** Opening SUPPLIED DATA block **

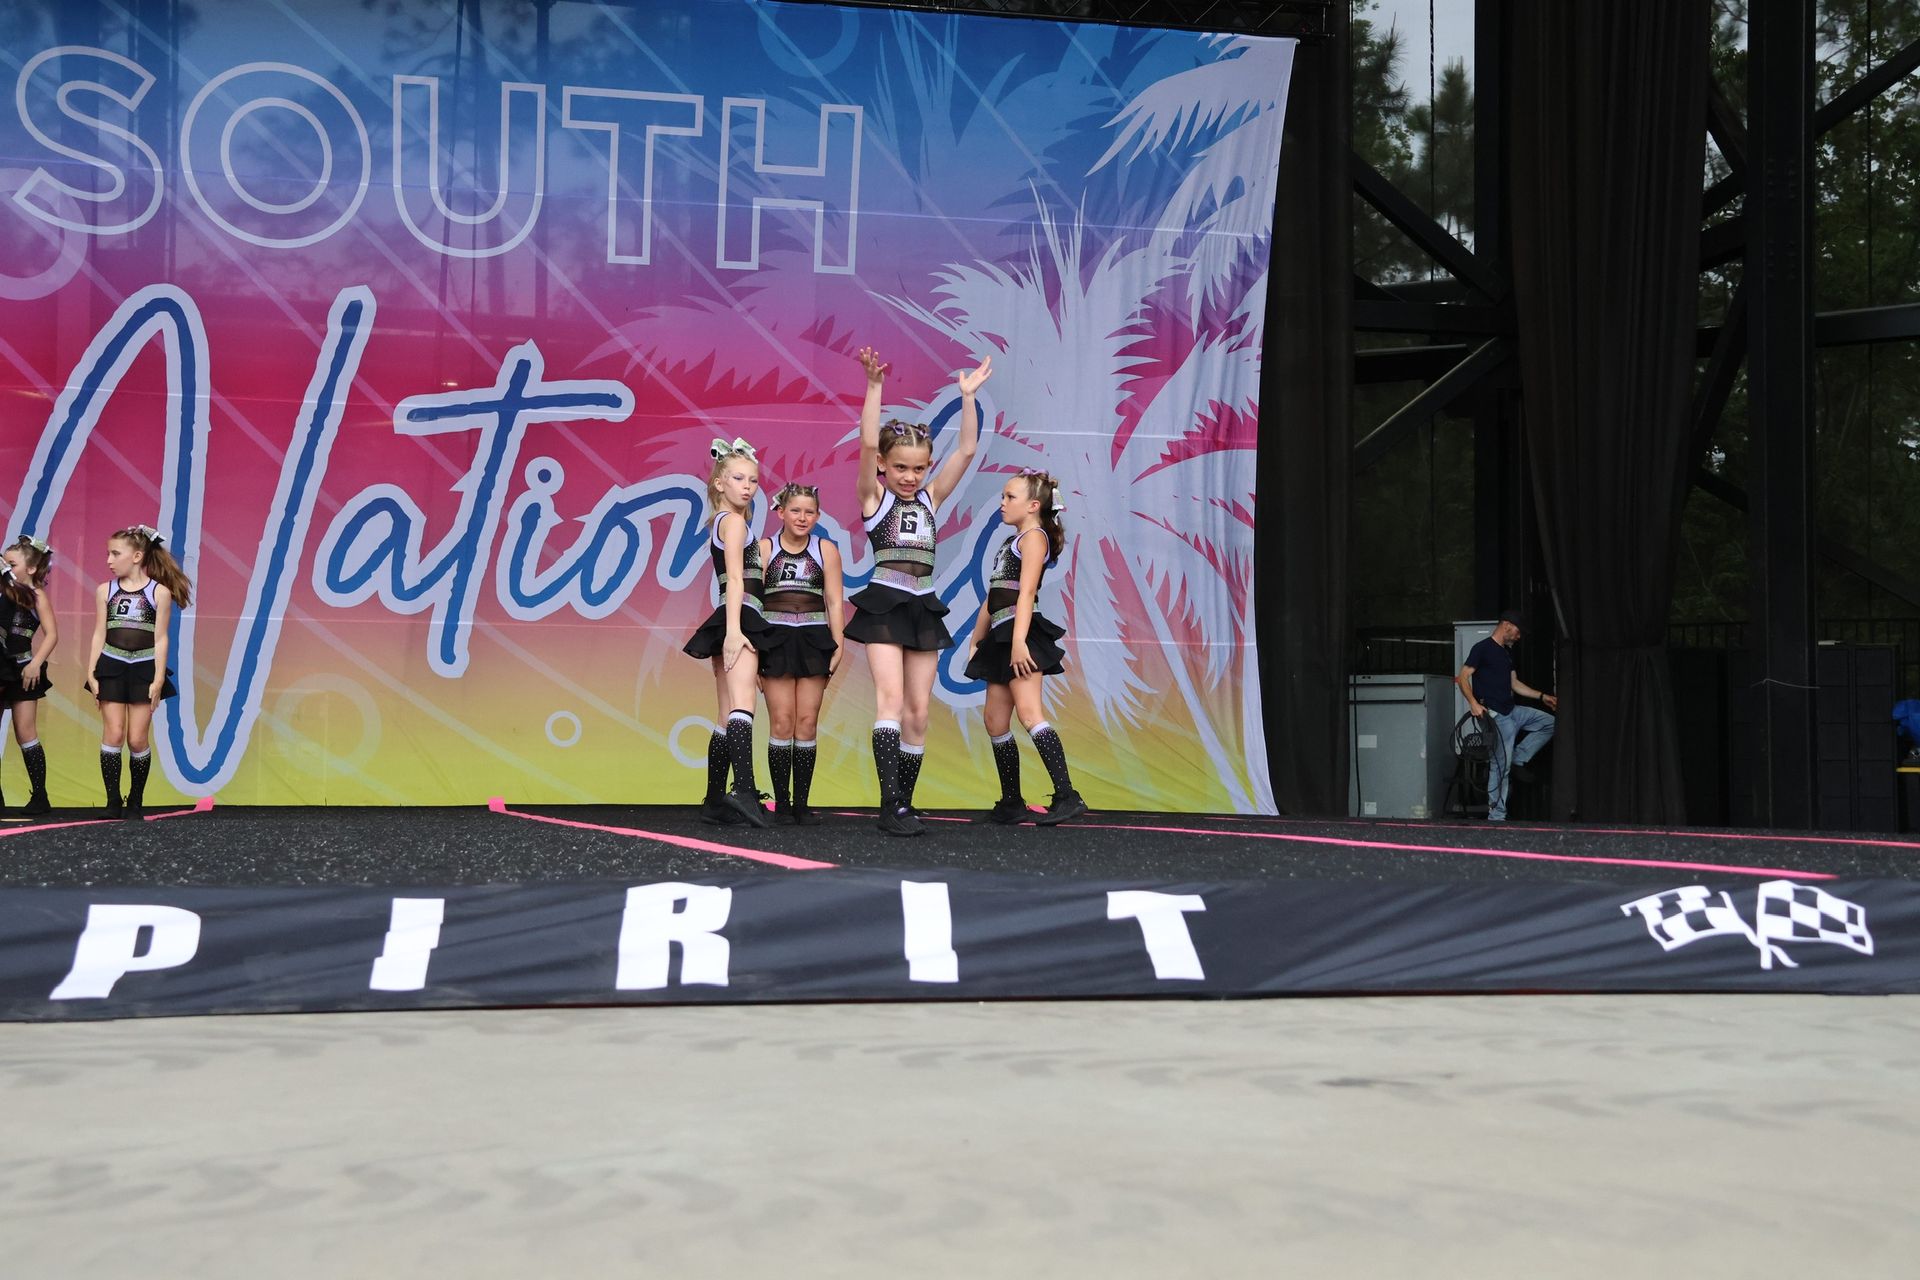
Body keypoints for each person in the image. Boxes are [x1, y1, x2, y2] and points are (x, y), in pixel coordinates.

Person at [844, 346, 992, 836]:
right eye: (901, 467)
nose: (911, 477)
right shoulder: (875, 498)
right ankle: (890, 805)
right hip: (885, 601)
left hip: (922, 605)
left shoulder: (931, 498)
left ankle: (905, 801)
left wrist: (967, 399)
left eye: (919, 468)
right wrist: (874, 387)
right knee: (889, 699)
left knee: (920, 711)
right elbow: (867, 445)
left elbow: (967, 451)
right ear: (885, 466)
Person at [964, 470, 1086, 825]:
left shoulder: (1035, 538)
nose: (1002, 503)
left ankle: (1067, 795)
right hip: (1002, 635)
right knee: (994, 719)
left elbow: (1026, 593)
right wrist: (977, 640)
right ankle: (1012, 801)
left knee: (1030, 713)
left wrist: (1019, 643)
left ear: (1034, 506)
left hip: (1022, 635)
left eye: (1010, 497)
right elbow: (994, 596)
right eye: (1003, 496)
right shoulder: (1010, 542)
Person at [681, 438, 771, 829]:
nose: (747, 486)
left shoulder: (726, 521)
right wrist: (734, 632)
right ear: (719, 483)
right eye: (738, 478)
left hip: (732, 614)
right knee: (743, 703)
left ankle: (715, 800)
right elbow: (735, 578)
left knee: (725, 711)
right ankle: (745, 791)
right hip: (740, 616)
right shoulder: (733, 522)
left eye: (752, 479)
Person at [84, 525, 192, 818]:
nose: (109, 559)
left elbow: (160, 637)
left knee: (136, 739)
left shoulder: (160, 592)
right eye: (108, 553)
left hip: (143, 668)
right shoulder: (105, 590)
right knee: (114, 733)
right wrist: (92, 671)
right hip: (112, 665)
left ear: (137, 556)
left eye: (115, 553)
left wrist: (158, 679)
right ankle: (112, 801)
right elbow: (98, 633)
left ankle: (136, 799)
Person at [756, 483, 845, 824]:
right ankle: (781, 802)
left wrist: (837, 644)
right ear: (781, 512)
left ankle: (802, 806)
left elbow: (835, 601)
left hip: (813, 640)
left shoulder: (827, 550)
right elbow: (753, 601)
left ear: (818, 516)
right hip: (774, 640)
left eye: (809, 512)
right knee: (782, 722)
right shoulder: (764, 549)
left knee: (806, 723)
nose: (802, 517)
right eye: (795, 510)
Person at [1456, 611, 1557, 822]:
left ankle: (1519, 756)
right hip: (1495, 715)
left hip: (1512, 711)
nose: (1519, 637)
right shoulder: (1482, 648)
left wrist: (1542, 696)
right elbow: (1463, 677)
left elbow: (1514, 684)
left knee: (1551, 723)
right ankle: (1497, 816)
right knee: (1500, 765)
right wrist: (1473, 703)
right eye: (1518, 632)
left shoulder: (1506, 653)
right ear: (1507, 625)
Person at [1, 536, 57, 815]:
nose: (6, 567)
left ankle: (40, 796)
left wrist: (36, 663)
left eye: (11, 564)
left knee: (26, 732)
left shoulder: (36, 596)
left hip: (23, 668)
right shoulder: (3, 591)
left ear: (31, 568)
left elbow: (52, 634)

** Closing SUPPLIED DATA block **

▶ _ASSIGNMENT_: Wherever a picture appears, omit it; copy the rest of the data exactly.

▶ _RESULT OF THIS TASK_:
Body keypoints for each person in the image. Boxes are [x1, y1, x2, y2] and points are (x, y), in pixel coordinates.

Person at [844, 346, 992, 836]:
right eye: (901, 467)
nose: (911, 477)
right shoulder: (875, 498)
right ankle: (890, 805)
right hip: (885, 601)
left hip: (922, 605)
left shoulder: (931, 498)
left ankle: (905, 801)
left wrist: (967, 399)
left eye: (919, 468)
right wrist: (874, 387)
right knee: (889, 699)
left knee: (920, 711)
right elbow: (867, 445)
left elbow: (967, 451)
right ear: (885, 466)
Person at [964, 470, 1086, 825]:
left shoulder: (1035, 538)
nose: (1002, 503)
left ankle: (1067, 795)
right hip: (1002, 635)
right knee: (994, 719)
left elbow: (1026, 593)
right wrist: (977, 640)
right ankle: (1012, 801)
left knee: (1030, 713)
left wrist: (1019, 643)
left ear: (1034, 506)
left hip: (1022, 635)
left eye: (1010, 497)
right elbow: (994, 596)
right eye: (1003, 496)
right shoulder: (1010, 542)
Person at [681, 438, 771, 829]:
nose: (747, 486)
left shoulder: (726, 521)
right wrist: (734, 632)
right ear: (719, 483)
right eye: (738, 478)
left hip: (732, 614)
right knee: (743, 703)
left ankle: (715, 800)
right elbow: (735, 578)
left knee: (725, 711)
right ankle: (745, 791)
right hip: (740, 616)
right shoulder: (733, 522)
left eye: (752, 479)
Person at [84, 525, 192, 818]:
nose: (109, 559)
left elbow: (160, 637)
left knee: (136, 739)
left shoulder: (160, 592)
right eye: (108, 553)
left hip: (143, 668)
right shoulder: (105, 590)
right knee: (114, 733)
right wrist: (92, 671)
right hip: (112, 665)
left ear: (137, 556)
left eye: (115, 553)
left wrist: (158, 679)
right ankle: (112, 801)
right elbow: (98, 633)
left ankle: (136, 799)
Person at [756, 483, 845, 824]:
right ankle: (781, 802)
left wrist: (837, 644)
right ear: (781, 512)
left ankle: (802, 806)
left elbow: (835, 601)
left hip: (813, 640)
left shoulder: (827, 550)
right elbow: (753, 601)
left ear: (818, 516)
right hip: (774, 640)
left eye: (809, 512)
right knee: (782, 722)
right shoulder: (764, 549)
left knee: (806, 723)
nose: (802, 517)
right eye: (795, 510)
Person at [1456, 611, 1557, 822]:
left ankle: (1519, 756)
right hip: (1495, 715)
left hip: (1512, 711)
nose: (1519, 637)
right shoulder: (1482, 648)
left wrist: (1542, 696)
right elbow: (1463, 677)
left elbow: (1514, 684)
left knee: (1551, 723)
right ankle: (1497, 816)
right knee: (1500, 765)
right wrist: (1473, 703)
right eye: (1518, 632)
left shoulder: (1506, 653)
right ear: (1507, 625)
Person at [1, 536, 57, 815]:
nose: (6, 567)
left ankle: (40, 796)
left wrist: (36, 663)
left eye: (11, 564)
left knee: (26, 732)
left shoulder: (36, 596)
left hip: (23, 668)
right shoulder: (3, 591)
left ear: (31, 568)
left elbow: (52, 634)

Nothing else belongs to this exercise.